Дальше буквы становились почти неразличимыми. Только две-три строчки в самом низу еще можно было кое-как разобрать:


«…Sed aureus verus in anima vera vivit dum se ipsam inducam animum facet…»

«…Но истинное золото живет в истинной душе, ей стоит лишь сделать над собой усилие…»


Истинное золото? А что же тогда является ложным золотом? Может, эта склянка — ключ к трансмутации? Себастьян склонился над подписью и пришел в замешательство: Региомонтанус! Но тот, кто называл себя этим именем, поскольку был родом из Кенигсберга,43 астроном, математик и алгебраист Иоганн Мюллер, умер два века назад.

Пузырек светился в полутьме.

Формула бросала вызов всякому смыслу: Азот был алхимическим названием ртути, которая по-латыни именовалась mercurius. Как эта красная жидкость могла быть производным от двух одинаковых веществ? Или же Азот обозначал какую-то другую ртуть?

Выходит, Региомонтанус интересовался алхимией? Что такое maxima vis mundi, «величайшая сила мира», вдохновившая Региомонтануса на это ужасное предостережение, если предположить, что это был именно он? Каковы возможности таинственного сына Азота и Меркурия? Как ими воспользоваться?

Себастьян вспомнил о подозрениях Бриджмена касательно умственного равновесия Ньютона: ученый часто вдыхал пары ртути, которые повреждают рассудок. Потом его поразила еще одна параллель: Региомонтанус тоже был астрономом.

Он поднял глаза к окну и откинулся на спинку кресла. В голове теснились вопросы.

Очевидно, Региомонтанус нашел секрет, касающийся трансмутации металлов. Но метод? Метод, великие небеса?

Он склонился над остатками пергамента: больше ничего. Только буроватые следы чернил. Себастьян взял в своем кабинете пробирку с железными опилками и бросил щепоть в стаканчик с винным спиртом. Затем с помощью кисточки помазал им исчезнувшие буквы, надеясь, что они вновь проявятся.
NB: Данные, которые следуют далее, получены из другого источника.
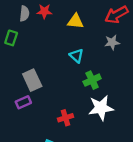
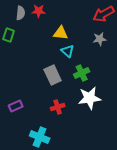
yellow triangle: (75, 21) -> (61, 33), moved
gray rectangle: (32, 80) -> (53, 75), moved
purple rectangle: (23, 102) -> (16, 106), moved

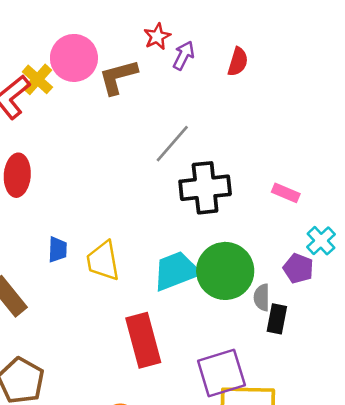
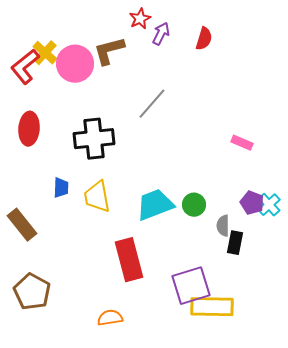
pink circle: (74, 58) -> (75, 64), moved
black cross: (205, 188) -> (94, 139), moved
cyan cross: (321, 241) -> (269, 205), moved
green circle: (225, 271) -> (194, 205), size x0.5

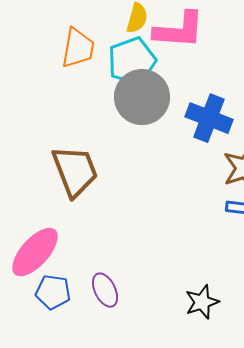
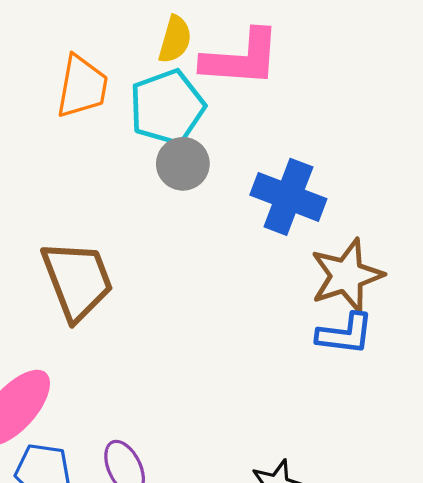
gray circle: (142, 97) -> (183, 164), size x0.6

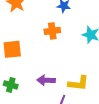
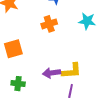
yellow L-shape: (78, 83) -> (72, 71), moved

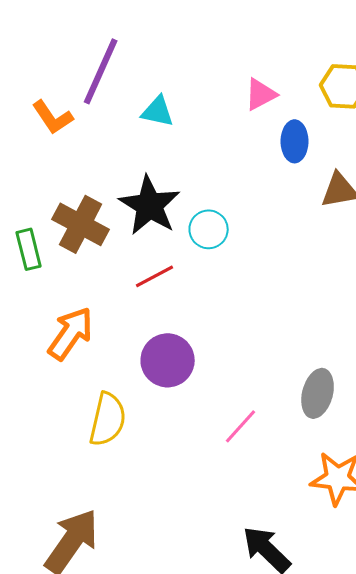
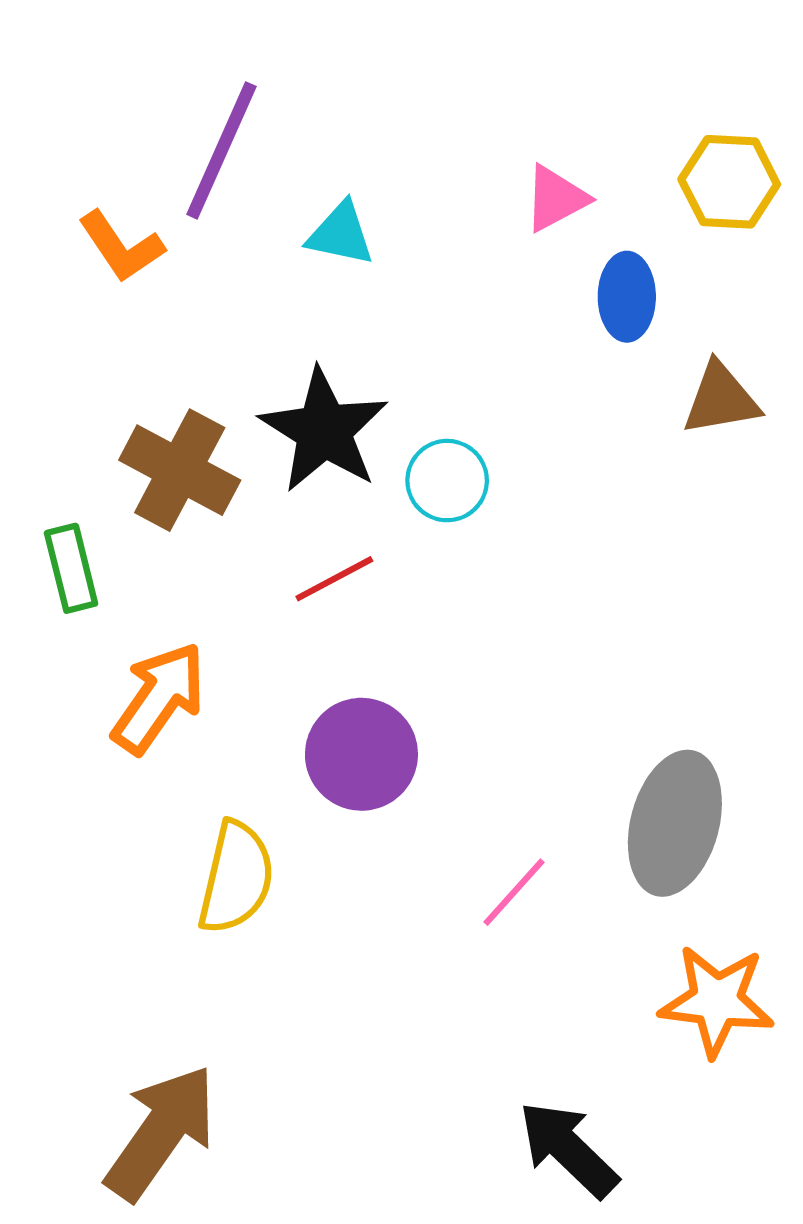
green rectangle: (29, 249) -> (71, 568), moved
gray ellipse: (318, 393) -> (675, 823), size x1.4

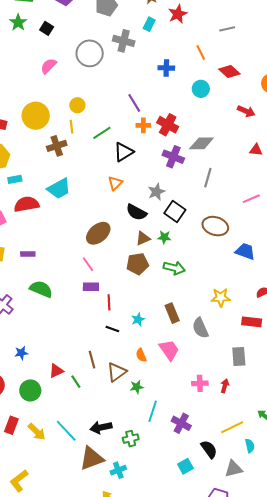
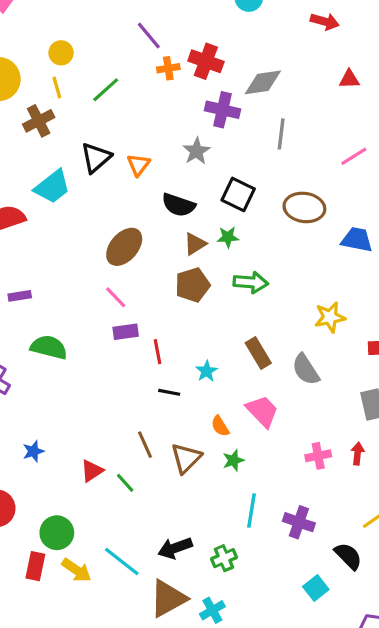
black triangle: (124, 152) -> (96, 158), moved
gray star: (156, 192) -> (196, 151), moved
green star: (137, 387) -> (233, 460), moved
green circle: (30, 390) -> (57, 533), moved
Винный спирт размочил пергамент, сделал его рыхлым и окончательно испортил.

Себастьян разочарованно вздохнул.

Он отправился в комнату Александра послушать дыхание спящего; казалось, оно стало спокойнее. Себастьян взглянул на часы: около двух часов ночи. Наконец отправился спать.

Когда на следующий день Себастьян вернулся в библиотеку, фрагменты пергамента выглядели совсем никуда не годными. Он положил их в одну шкатулку, а пузырек в другую.

Почему нельзя так же поступить и со своими мыслями!

Себастьян еще смотрел на обрывки палимпсеста, когда чьи-то мягкие шаги в комнате заставили его повернуть голову.

Александр. В халате, с трудом передвигающий ноги, но уже улыбающийся, шел навстречу отцу.

— Мне лучше, — объявил юноша, коснувшись руки отца, потом, заметив погубленный пергамент, показал на него пальцем. — Что это?

— Какой-то секрет, избавившийся от материи, — ответил Себастьян, сияя. — Мне тоже лучше, потому что вы поправляетесь.